In truest O'Brien form, July, July slips quickly away from the present to interrogate its characters' fateful decisions. In some cases, their sins are passive, functions of middle-aged drift: A woman chooses the wrong man to have an affair with; a frumpy hippie poses for a few dirty photographs. Yet for all these excursions onto the home front, O'Brien seems most engaged when writing about the familiar terrain of the war--as much the fulcrum in the lives of the novel's characters as it was in O'Brien's. David and Billy, in particular, the soldier and the conscientious defector, seem to represent the divergent possibilities faced by O'Brien himself in 1968, when he chose to go to war over the objections of his conscience.
It's in the novel's war flashbacks, too, that O'Brien introduces his most intriguing narrative device: a sometimes malevolent, possibly angelic presence who later appears in various other incarnations throughout the novel. (Functioning as a moral sounding board, July, July's angel recalls the spectral Vietnamese woman who guides the daydreaming soldier-hero through the labyrinth of Vietnam in Going After Cacciato.) As David Todd hallucinates from morphine injections--absurdly, he's been shot through both feet--the disembodied hipster-angel offers a bleak prognosis for the future: "You ready for the heartache routine? You really want that? I mean, do you? Managing some sorry Triple-Z outfit in East Paducah? Chaw stains on your molars? Gum cancer? Eating your guts out over a screwed-up ex-wife? Apocalypse, man, it's a sure bet. Boom, down comes Babylon. Ebola. Plague. That's life, Davy. Everybody dies."

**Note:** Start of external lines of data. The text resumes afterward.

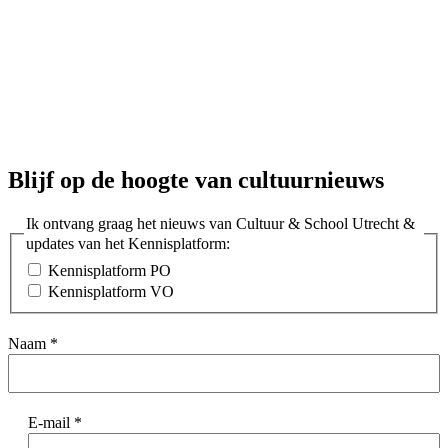
Blijf op de hoogte van cultuurnieuws
Ik ontvang graag het nieuws van Cultuur & School Utrecht &
updates van het Kennisplatform:
Kennisplatform PO
Kennisplatform VO
Naam
*
E-mail
*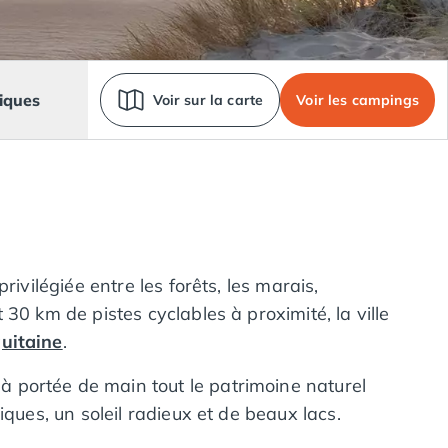
iques
Voir sur la carte
Voir les campings
ivilégiée entre les forêts, les marais,
0 km de pistes cyclables à proximité, la ville
uitaine
.
 portée de main tout le patrimoine naturel
ques, un soleil radieux et de beaux lacs.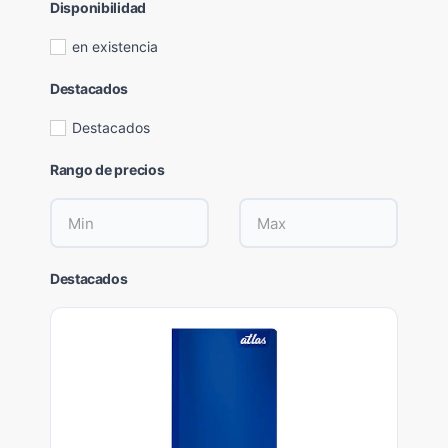
Disponibilidad
en existencia
Destacados
Destacados
Rango de precios
Destacados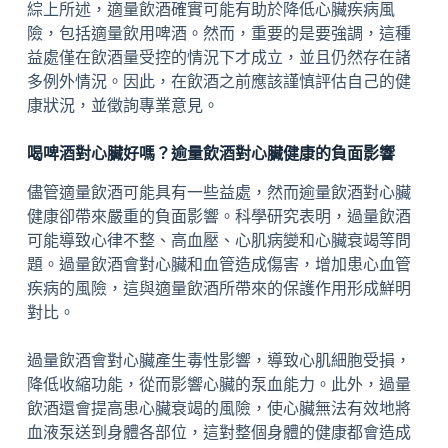
綜上所述，適量飲酒確實可能有助於降低心臟疾病風
險，包括適量飲用啤酒。然而，重要的是要強調，這種
益處僅在飲酒量受控的情況下才成立，並且仍然存在諸
多例外情況。因此，在飲酒之前應該謹慎評估自己的健
康狀況，並徵詢專業意見。
喝啤酒對心臟好嗎？逾量飲酒對心臟健康的負面影響
儘管適量飲酒可能具有一些益處，然而逾量飲酒對心臟
健康卻帶來嚴重的負面影響。科學研究表明，過量飲酒
可能導致心律不整、高血壓、心肌病變和心臟衰竭等問
題。過量飲酒會對心臟和血管造成傷害，增加患心血管
疾病的風險，這與適量飲酒所帶來的保護作用形成鮮明
對比。
過量飲酒會對心臟產生毒性影響，導致心肌細胞受損，
降低收縮功能，從而影響心臟的泵血能力。此外，過量
飲酒還會提高患心臟衰竭的風險，使心臟無法有效地將
血液泵送到身體各部位，這對整個身體的健康都會造成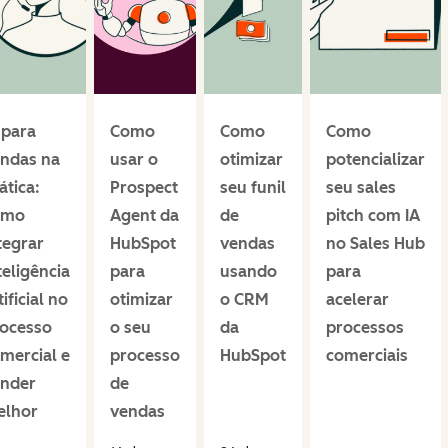
 para
Como
Como
Como
ndas na
usar o
otimizar
potencializar
ática:
Prospect
seu funil
seu sales
omo
Agent da
de
pitch com IA
tegrar
HubSpot
vendas
no Sales Hub
teligência
para
usando
para
tificial no
otimizar
o CRM
acelerar
ocesso
o seu
da
processos
mercial e
processo
HubSpot
comerciais
nder
de
elhor
vendas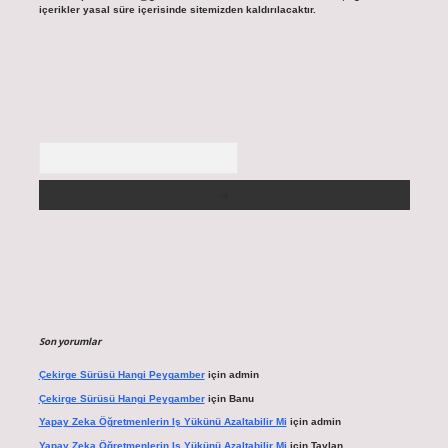
içerikler yasal süre içerisinde sitemizden kaldırılacaktır.
Arama
Son yorumlar
Çekirge Sürüsü Hangi Peygamber
için
admin
Çekirge Sürüsü Hangi Peygamber
için
Banu
Yapay Zeka Öğretmenlerin Iş Yükünü Azaltabilir Mi
için
admin
Yapay Zeka Öğretmenlerin Iş Yükünü Azaltabilir Mi
için
Taylan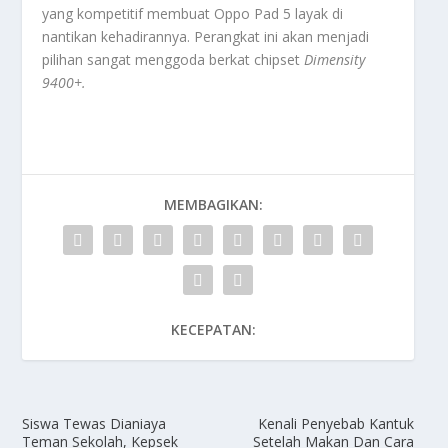
yang kompetitif membuat Oppo Pad 5 layak di
nantikan kehadirannya. Perangkat ini akan menjadi
pilihan sangat menggoda berkat
chipset
Dimensity
9400+
.
MEMBAGIKAN:
KECEPATAN:
Siswa Tewas Dianiaya
Kenali Penyebab Kantuk
Teman Sekolah, Kepsek
Setelah Makan Dan Cara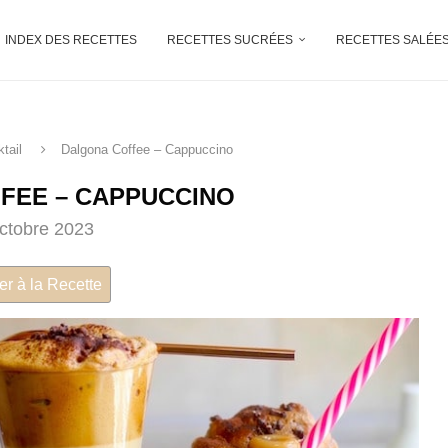
INDEX DES RECETTES
RECETTES SUCRÉES
RECETTES SALÉE
tail
Dalgona Coffee – Cappuccino
FEE – CAPPUCCINO
ctobre 2023
er à la Recette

While never so fatalistic, in conversation O'Brien sounds not a little like one of July, July's walking wounded, surveying his life from a relatively safe distance. "Vietnam will always be there for me," he says. "If you asked Toni Morrison why she writes about black people, she'd look at you funny. Conrad wrote about the ocean. Updike writes about the suburbs. I write about Vietnam. But my hope is some kid somewhere who's not a boomer and who didn't live through those times would pick up the book and get it. Because everybody tells lies that get them in trouble. Everybody has things that keep them awake at night.
"Everyone has these feelings of disappointment, of misspent time," he continues. "Everyone gets dealt a bad hand at one time or another. And everyone has these fantasies of how things could have turned out differently. Those are the little bits of human optimism that keep us going. But there's also a dark side to those fantasies, in that it can become a really compulsive thing."
And therein lies the trap that July, July's characters fall into: Caught in a feedback loop of their own invention, compulsively rewriting the same history, they seem lost in a fast-receding past. Perhaps there's a lesson to be learned from Marv Bertel after all: A well-told dishonesty rarely leads to long-term happiness--even if it does keep the mops moving off the shelves.